Seven Trent Water fined £1.5m for sewage spills at four plants

Severn Trent Water has been fined £1.5 million for illegal sewage discharges at four of its treatment works in 2018.


The court heard how a blockage at the company’s sewage treatment plant at works at Blackminster, near Evesham in Worcestershire resulted in some 360,000 litres were discharged illegally into a brook in February 2018.


The Environment Agency’s prosecuting counsel told the court that Severn Trent Water had not responded promptly to alarms at the Blackminster works after a piece of equipment failed resulting in sewage being discharged into a number of watercourses in Worcestershire.


The court also heard how over the winter of 2017/2018, Severn Trent Water failed to adequately manage treatment of sewage sludge at other treatment works in Worcestershire.

At the company’s sewage treatment works at Bromsgrove and Stoke Prior, problems with the sewage treatment process led to discharges above permitted levels into the Sugar Brook and Hen Brook in early March 2018.


And the court heard how Severn Trent Water did not adequately manage an an equipment failure at its Priest Bridge works near Redditch in July and August 2018. The failure resulted in discharges from the site in breach of limits set for ammoniacal nitrogen over a two-day period in early August 2018.

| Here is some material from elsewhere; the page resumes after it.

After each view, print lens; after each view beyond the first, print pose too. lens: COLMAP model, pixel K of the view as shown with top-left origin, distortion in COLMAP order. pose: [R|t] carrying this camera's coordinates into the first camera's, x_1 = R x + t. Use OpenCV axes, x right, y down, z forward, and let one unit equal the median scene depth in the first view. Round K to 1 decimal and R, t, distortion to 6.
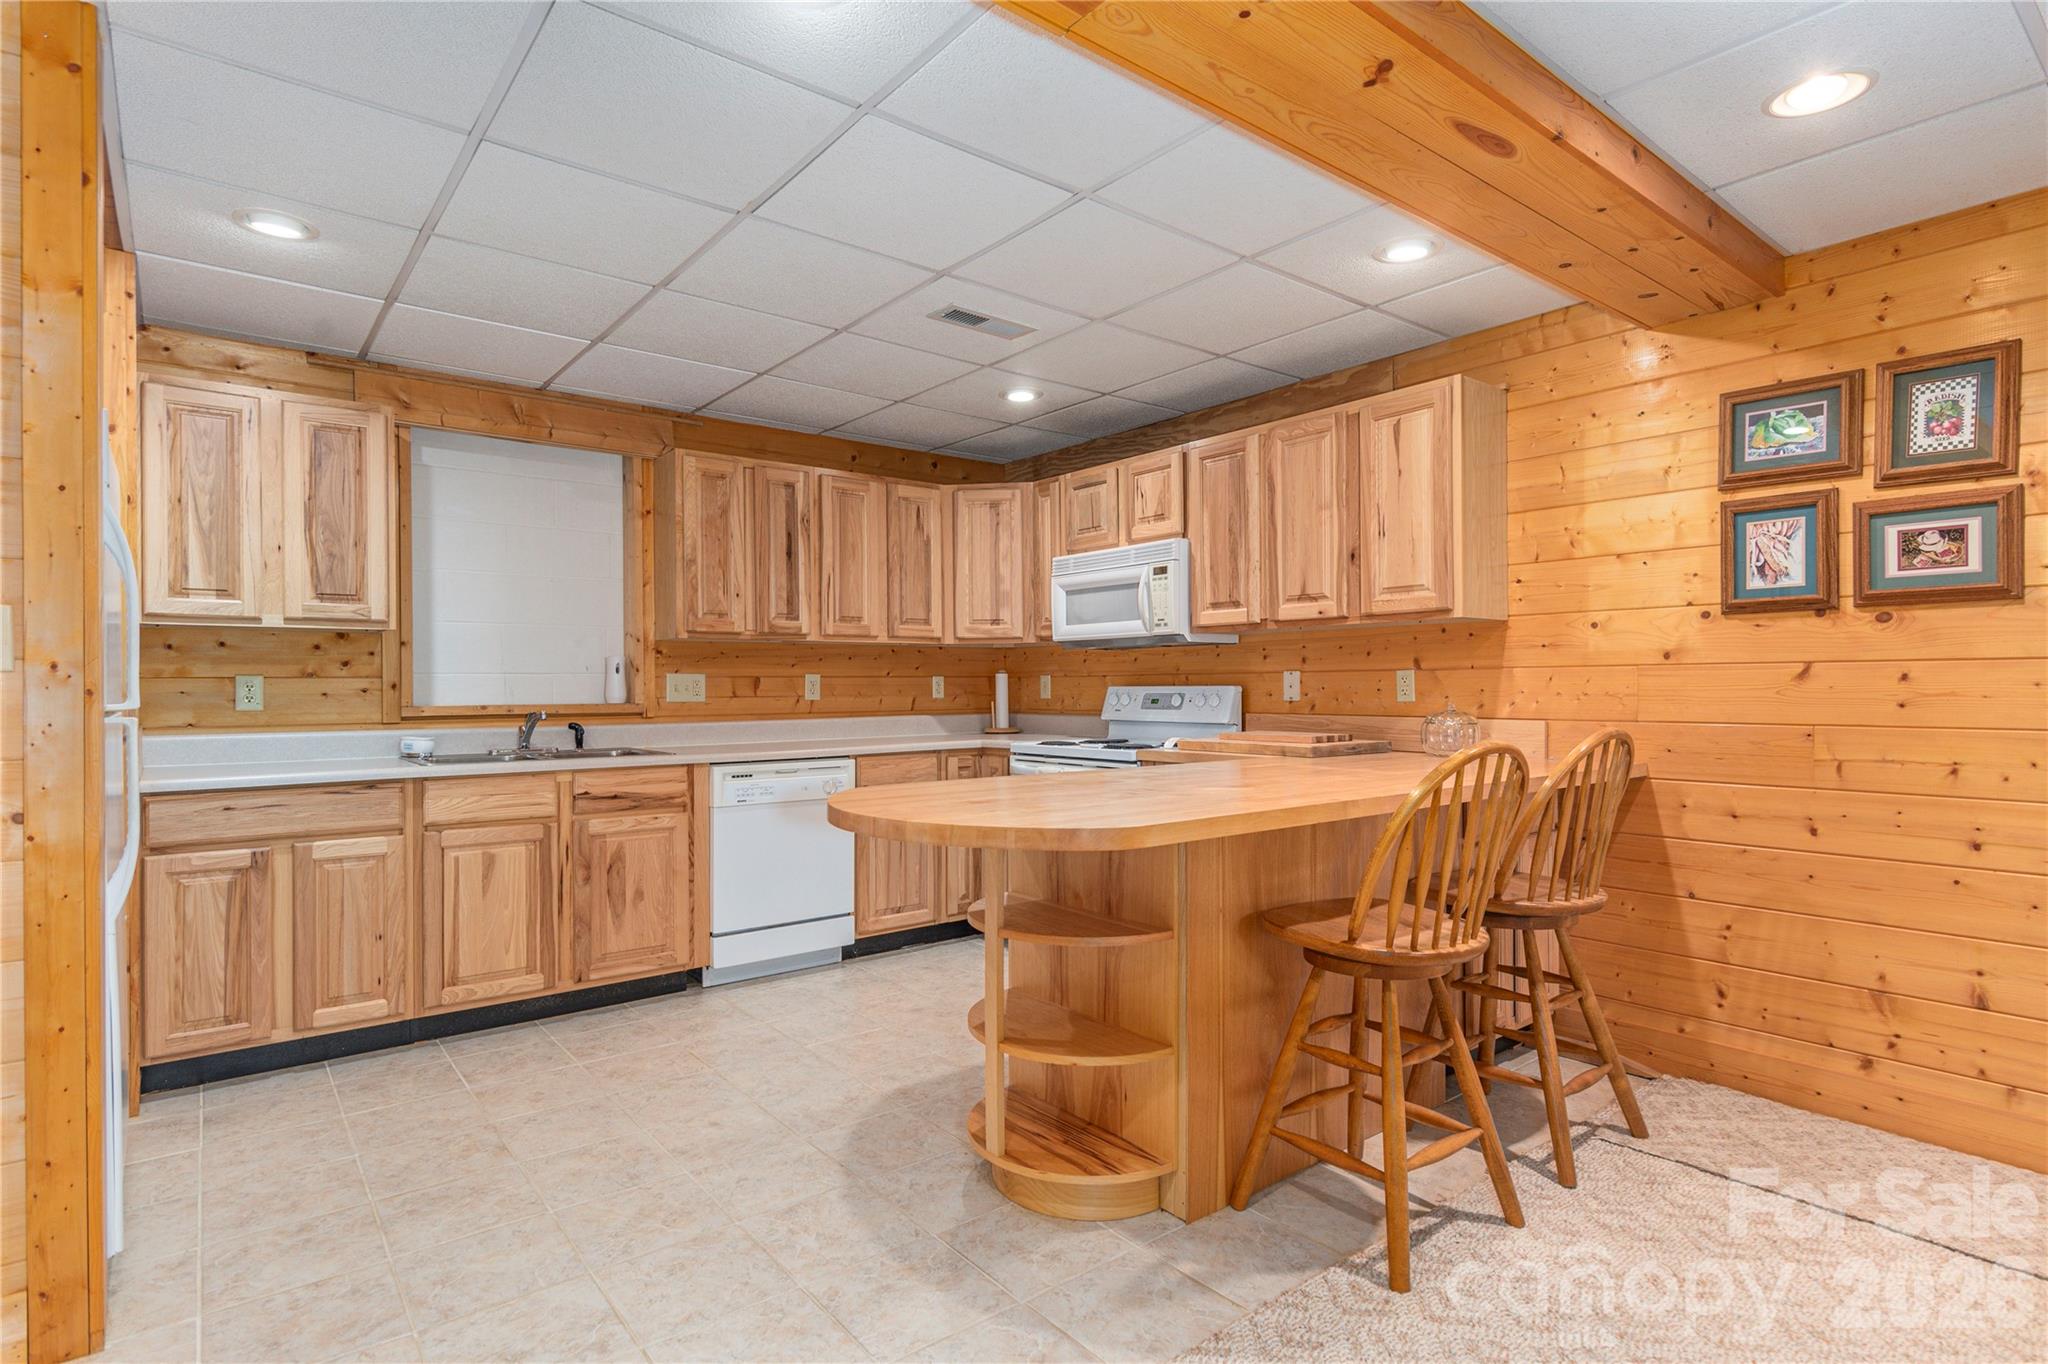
lens RADIAL K [[1045.6, 0, 1029.5], [0, 1045.6, 685.7], [0, 0, 1]] dist [-0.004835, -0.000039]
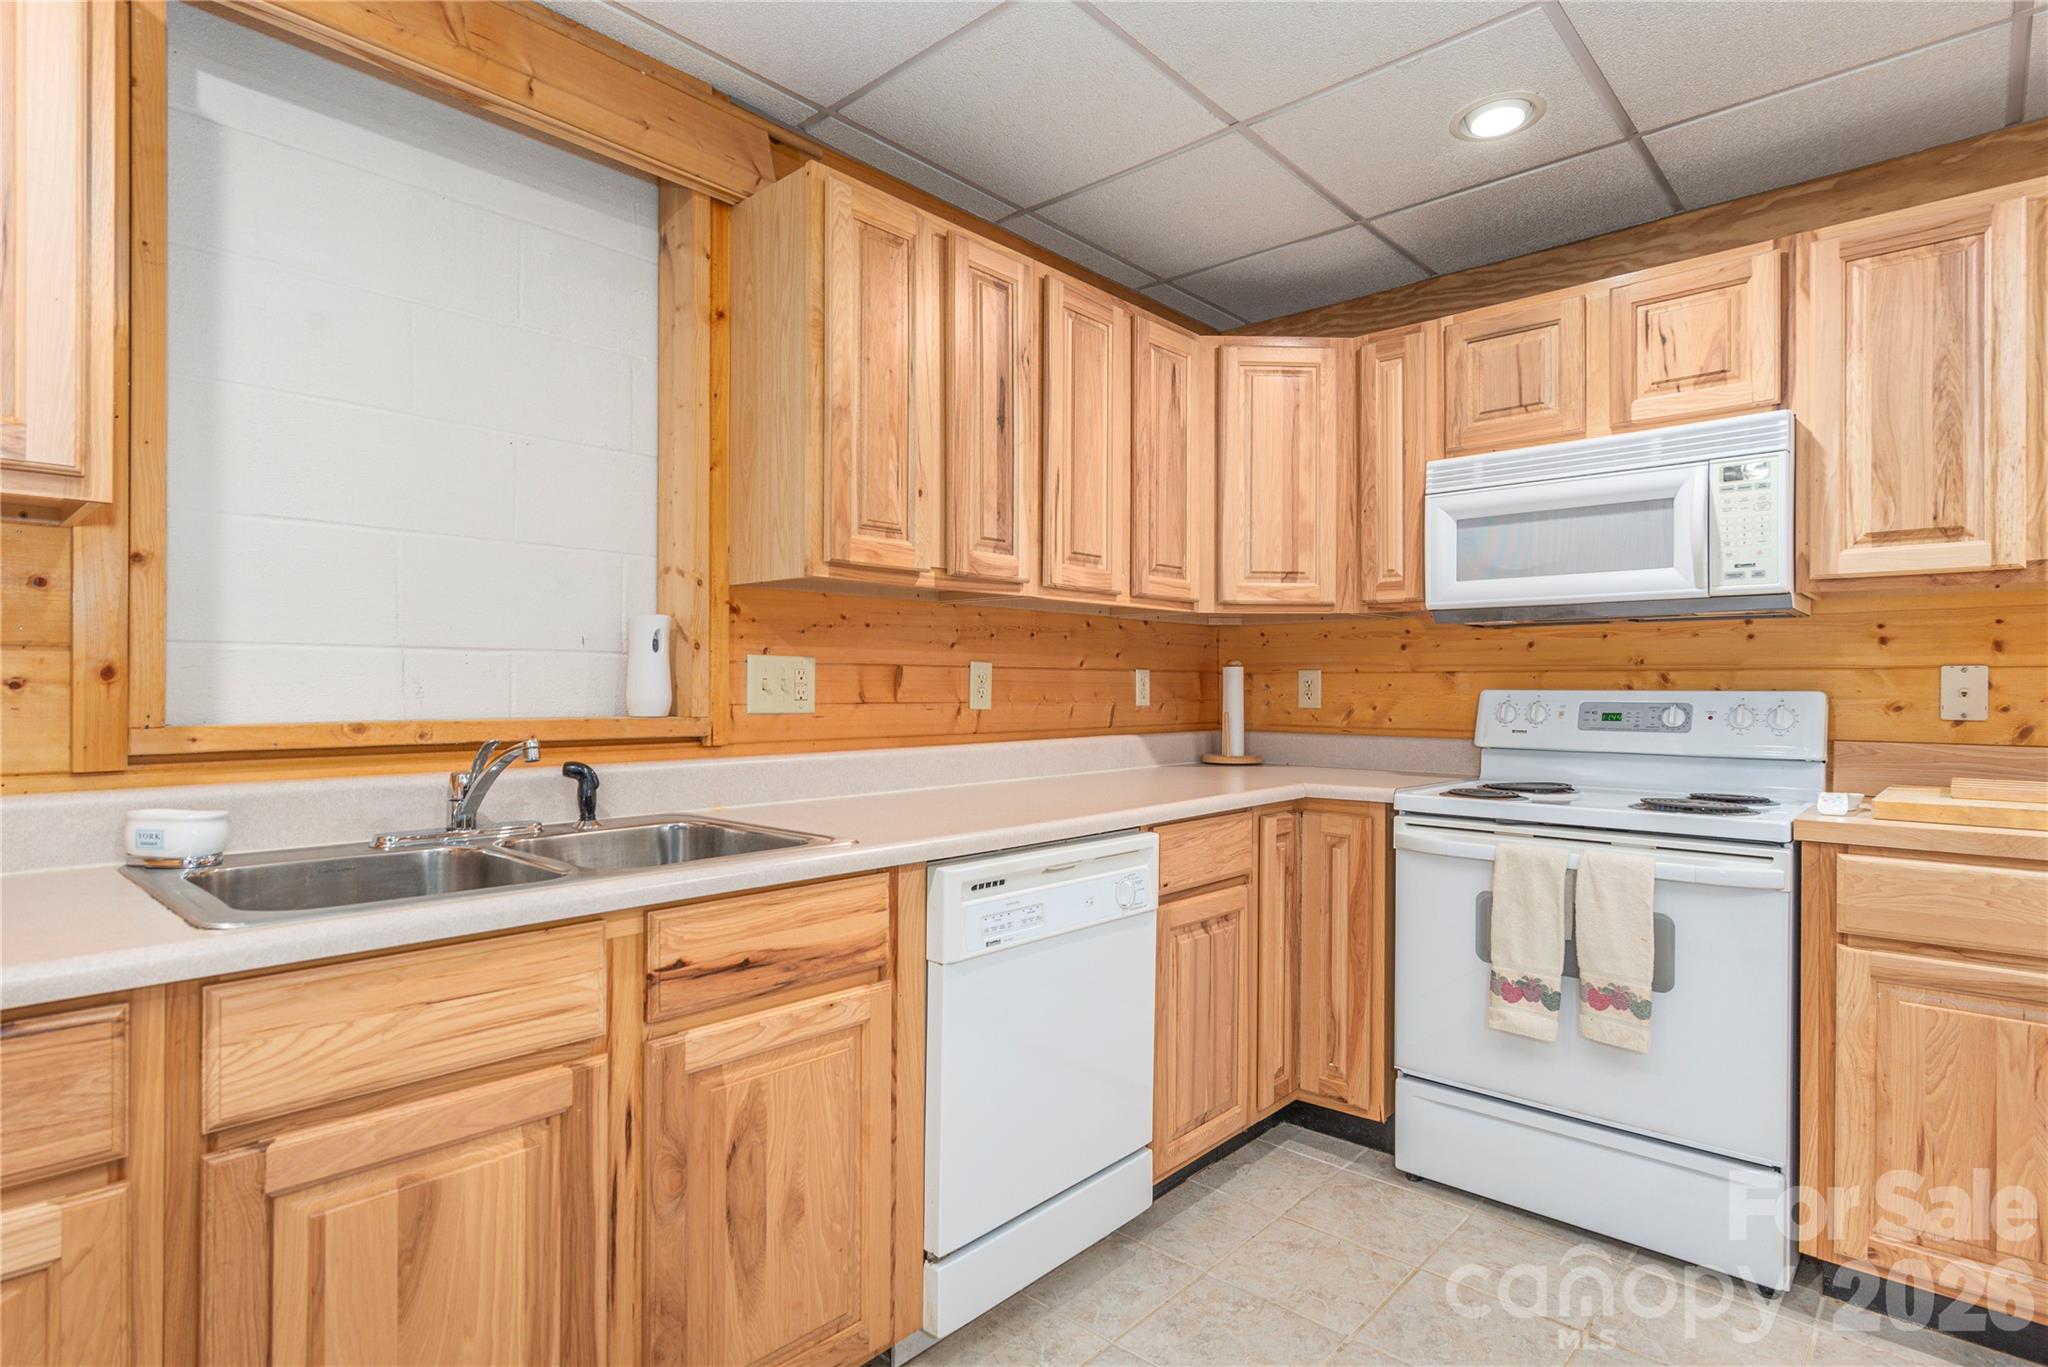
lens RADIAL K [[1045.6, 0, 1018.0], [0, 1045.6, 684.4], [0, 0, 1]] dist [-0.004835, -0.000039]
pose [[0.988179, 0.010475, 0.152943, -0.310103], [-0.010167, 0.999944, -0.002795, 0.002285], [-0.152964, 0.001207, 0.988231, 0.523169]]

In respect of the Bromsgrove and Stoke Prior incident the judge said, “Bad weather played a part but more should have been done to cope with the problems by way of spare capacity.”


On the Priest Bridge incident, the judge said, “There was a serious problem developing”, and that Severn Trent Water were, “in no great hurry to carry out maintenance.”


He said the company’s previous convictions were an aggravating feature of this prosecution.

A fine of £1 million was imposed for the offence at Blackminster and £500,000 for the offence at Priest Bridge. There was no separate penalty for the breaches at Bromsgrove and Stoke Prior. The company was ordered to pay prosecution costs of £58,365.


The conviction followed an announcement that the Environment Agency and Ofwat have both launched new investigations into sewage treatment works after new checks led to water companies admitting that they could be releasing unpermitted sewage discharges.